#### DATA SHOWN:
....

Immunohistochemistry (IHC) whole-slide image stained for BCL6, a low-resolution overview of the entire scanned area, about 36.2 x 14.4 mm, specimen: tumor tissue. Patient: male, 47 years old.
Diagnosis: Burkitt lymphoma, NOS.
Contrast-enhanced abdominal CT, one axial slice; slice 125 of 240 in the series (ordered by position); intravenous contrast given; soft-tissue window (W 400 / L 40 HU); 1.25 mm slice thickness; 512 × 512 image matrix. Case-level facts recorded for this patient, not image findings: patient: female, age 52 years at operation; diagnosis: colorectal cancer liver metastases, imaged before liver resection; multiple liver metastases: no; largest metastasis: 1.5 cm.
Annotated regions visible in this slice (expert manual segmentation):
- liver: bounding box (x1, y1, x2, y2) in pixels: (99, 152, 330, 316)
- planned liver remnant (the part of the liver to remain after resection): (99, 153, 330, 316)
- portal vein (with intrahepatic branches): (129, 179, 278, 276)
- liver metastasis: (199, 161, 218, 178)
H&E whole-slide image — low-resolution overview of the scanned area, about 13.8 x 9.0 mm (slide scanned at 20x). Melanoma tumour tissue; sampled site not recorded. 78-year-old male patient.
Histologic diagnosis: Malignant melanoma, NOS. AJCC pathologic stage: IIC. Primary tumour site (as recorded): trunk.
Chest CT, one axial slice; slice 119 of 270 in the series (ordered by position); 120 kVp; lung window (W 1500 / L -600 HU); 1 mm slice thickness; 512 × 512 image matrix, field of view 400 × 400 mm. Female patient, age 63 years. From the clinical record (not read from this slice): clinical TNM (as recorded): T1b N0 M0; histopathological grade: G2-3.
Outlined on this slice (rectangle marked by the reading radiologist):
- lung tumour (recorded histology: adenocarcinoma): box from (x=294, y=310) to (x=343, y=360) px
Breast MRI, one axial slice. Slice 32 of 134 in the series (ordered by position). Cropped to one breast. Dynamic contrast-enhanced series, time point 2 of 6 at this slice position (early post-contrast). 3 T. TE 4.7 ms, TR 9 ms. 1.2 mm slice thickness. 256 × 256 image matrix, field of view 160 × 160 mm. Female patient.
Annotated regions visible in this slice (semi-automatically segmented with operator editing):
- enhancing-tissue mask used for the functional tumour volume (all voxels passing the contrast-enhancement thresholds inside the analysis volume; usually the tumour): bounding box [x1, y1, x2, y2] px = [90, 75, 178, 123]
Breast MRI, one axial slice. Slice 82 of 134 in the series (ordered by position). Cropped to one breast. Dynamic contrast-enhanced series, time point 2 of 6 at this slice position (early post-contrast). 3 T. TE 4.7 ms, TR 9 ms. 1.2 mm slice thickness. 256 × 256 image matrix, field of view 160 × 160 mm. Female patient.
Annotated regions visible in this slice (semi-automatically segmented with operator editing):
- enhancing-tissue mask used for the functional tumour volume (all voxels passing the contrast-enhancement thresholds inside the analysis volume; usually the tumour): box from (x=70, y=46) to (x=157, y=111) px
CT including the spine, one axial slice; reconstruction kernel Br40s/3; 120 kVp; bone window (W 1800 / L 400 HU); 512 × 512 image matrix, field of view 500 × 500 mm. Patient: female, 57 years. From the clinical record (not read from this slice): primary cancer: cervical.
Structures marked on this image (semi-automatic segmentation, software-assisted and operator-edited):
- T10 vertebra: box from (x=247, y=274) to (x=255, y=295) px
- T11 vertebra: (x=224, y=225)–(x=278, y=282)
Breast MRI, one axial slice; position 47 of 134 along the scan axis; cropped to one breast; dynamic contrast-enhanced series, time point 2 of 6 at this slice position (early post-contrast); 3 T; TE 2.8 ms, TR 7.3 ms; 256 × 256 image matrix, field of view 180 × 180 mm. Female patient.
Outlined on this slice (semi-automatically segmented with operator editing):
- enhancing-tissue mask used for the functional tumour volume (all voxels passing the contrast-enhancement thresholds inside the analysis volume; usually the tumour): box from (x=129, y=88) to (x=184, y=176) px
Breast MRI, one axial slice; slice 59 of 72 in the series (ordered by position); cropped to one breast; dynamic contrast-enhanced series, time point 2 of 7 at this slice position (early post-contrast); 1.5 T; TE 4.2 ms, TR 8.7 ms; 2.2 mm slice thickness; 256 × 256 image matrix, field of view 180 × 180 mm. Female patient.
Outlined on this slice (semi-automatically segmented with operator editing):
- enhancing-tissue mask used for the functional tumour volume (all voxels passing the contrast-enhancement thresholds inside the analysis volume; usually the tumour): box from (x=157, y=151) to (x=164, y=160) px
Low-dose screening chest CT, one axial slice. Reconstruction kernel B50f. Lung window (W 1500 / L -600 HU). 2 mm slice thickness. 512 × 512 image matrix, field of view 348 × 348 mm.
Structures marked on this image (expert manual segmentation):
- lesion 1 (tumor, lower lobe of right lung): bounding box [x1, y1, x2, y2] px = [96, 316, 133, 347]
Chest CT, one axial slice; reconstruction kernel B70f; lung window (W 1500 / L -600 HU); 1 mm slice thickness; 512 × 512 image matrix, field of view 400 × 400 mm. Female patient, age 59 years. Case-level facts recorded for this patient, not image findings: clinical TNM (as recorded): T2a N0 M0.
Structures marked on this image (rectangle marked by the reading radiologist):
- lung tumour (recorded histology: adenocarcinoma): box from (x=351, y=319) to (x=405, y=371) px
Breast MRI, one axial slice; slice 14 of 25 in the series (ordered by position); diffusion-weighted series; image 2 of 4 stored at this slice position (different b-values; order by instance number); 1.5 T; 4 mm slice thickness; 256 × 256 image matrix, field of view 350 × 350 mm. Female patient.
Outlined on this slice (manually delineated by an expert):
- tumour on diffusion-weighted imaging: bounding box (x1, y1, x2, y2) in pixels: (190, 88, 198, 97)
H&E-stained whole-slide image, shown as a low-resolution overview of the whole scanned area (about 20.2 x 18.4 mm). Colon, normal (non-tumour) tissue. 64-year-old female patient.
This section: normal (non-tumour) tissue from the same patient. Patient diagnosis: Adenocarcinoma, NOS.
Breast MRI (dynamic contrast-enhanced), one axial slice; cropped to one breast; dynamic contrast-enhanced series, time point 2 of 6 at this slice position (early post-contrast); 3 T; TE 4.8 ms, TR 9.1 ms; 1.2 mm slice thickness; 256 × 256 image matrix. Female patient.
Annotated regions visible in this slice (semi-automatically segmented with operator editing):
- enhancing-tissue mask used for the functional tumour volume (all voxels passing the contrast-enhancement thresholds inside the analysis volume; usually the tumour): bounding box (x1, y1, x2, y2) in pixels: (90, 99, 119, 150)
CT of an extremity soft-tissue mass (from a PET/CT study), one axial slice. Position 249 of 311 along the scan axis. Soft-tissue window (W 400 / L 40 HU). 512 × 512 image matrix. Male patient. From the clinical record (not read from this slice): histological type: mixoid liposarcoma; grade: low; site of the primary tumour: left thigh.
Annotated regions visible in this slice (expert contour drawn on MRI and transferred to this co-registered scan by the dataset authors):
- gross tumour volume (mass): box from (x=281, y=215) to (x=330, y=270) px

....

#### TASK ITEM:
From the data above, copy each line that holds "functional".

#### ANSWER SECTION:
- enhancing-tissue mask used for the functional tumour volume (all voxels passing the contrast-enhancement thresholds inside the analysis volume; usually the tumour): bounding box [x1, y1, x2, y2] px = [90, 75, 178, 123]
- enhancing-tissue mask used for the functional tumour volume (all voxels passing the contrast-enhancement thresholds inside the analysis volume; usually the tumour): box from (x=70, y=46) to (x=157, y=111) px
- enhancing-tissue mask used for the functional tumour volume (all voxels passing the contrast-enhancement thresholds inside the analysis volume; usually the tumour): box from (x=129, y=88) to (x=184, y=176) px
- enhancing-tissue mask used for the functional tumour volume (all voxels passing the contrast-enhancement thresholds inside the analysis volume; usually the tumour): box from (x=157, y=151) to (x=164, y=160) px
- enhancing-tissue mask used for the functional tumour volume (all voxels passing the contrast-enhancement thresholds inside the analysis volume; usually the tumour): bounding box (x1, y1, x2, y2) in pixels: (90, 99, 119, 150)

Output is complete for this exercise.